> _EXERCISE TASK 1_
Can you echo the passage on Zora Neale Hurston below, from "Zora Neale Hurston (1891–1960), anthropologist, author, and" to "(Library of Congress)", inclusive?

> _PASSAGE SHOWN_
***

Zora Neale Hurston, noted novelist and folklorist of the Harlem Renaissance era, was born in Notasulga, Alabama, on January 7, 1891, the fifth of the eight children of John Hurston and Lucy Ann Hurston. When Hurston was three, her family moved to Eatonville, Florida—one of the first and oldest all-black towns in the United States—where she spent the majority of her childhood years. Eatonville later served as the backdrop for much of Hurston’s fiction and ethnographic work, the town having a significant impact on Hurston’s appreciation for the vibrant black culture and her desire to record the stories she once heard around the general store porch. Because of this focus, she is considered an integral part of the developing African American literary tradition. With her anthropological focus and her endeavor to capture the stories of black folk throughout the South, Hurston offered a new and fresh perspective, bringing to the foreground the folk and folk culture largely ignored elsewhere in the literature of the time.
Zora Neale Hurston (1891–1960), anthropologist, author, and prominent figure of the Harlem Renaissance. In possibly her best-known novel, Their Eyes Were Watching God (1937), Hurston used her perspective as an anthropologist to weave together strands of fiction and autobiography in the context of African American small town communities. (Library of Congress)
Hurston first received critical attention with the publication of her debut novel Jonah’s Gourd Vine by J. B. Lippincott in 1934. The novel, filled with religious allegory, explores the complex relationship of John Pearson and Lucy Ann Potts as Pearson rises to esteem as a local preacher in the black community while struggling with past affairs and sexual transgressions. Though much of the novel focuses on the life-altering influence of Potts on her husband after death, the novel is significant in the African American literary tradition for its emphasis on the black folk culture, specifically the culture of Eatonville where she grew up. At a time when the New Negro philosophy of W. E. B. Du Bois and Alain Locke was the driving force for many black artists and intellectuals, Hurston emphasized the common black folk, intrigued by the stories, tall tales, and myths shared around the porch. For her, depicting the vitality of the African American people was the cultural and intellectual project at the core of her work.

***

> _EXERCISE TASK 2_
Could you duplicate all of the records below, verbatim and line for line?

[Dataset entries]

***

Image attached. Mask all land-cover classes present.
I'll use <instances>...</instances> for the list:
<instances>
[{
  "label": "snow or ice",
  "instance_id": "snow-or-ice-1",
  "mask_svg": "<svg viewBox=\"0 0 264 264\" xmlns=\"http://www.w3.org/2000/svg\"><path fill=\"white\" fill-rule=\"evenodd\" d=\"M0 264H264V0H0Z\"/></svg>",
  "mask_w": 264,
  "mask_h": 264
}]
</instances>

***

> _TASK OUTPUT 1_
Zora Neale Hurston (1891–1960), anthropologist, author, and prominent figure of the Harlem Renaissance. In possibly her best-known novel, Their Eyes Were Watching God (1937), Hurston used her perspective as an anthropologist to weave together strands of fiction and autobiography in the context of African American small town communities. (Library of Congress)

> _TASK OUTPUT 2_
Image attached. Mask all land-cover classes present.
I'll use <instances>...</instances> for the list:
<instances>
[{
  "label": "snow or ice",
  "instance_id": "snow-or-ice-1",
  "mask_svg": "<svg viewBox=\"0 0 264 264\" xmlns=\"http://www.w3.org/2000/svg\"><path fill=\"white\" fill-rule=\"evenodd\" d=\"M0 264H264V0H0Z\"/></svg>",
  "mask_w": 264,
  "mask_h": 264
}]
</instances>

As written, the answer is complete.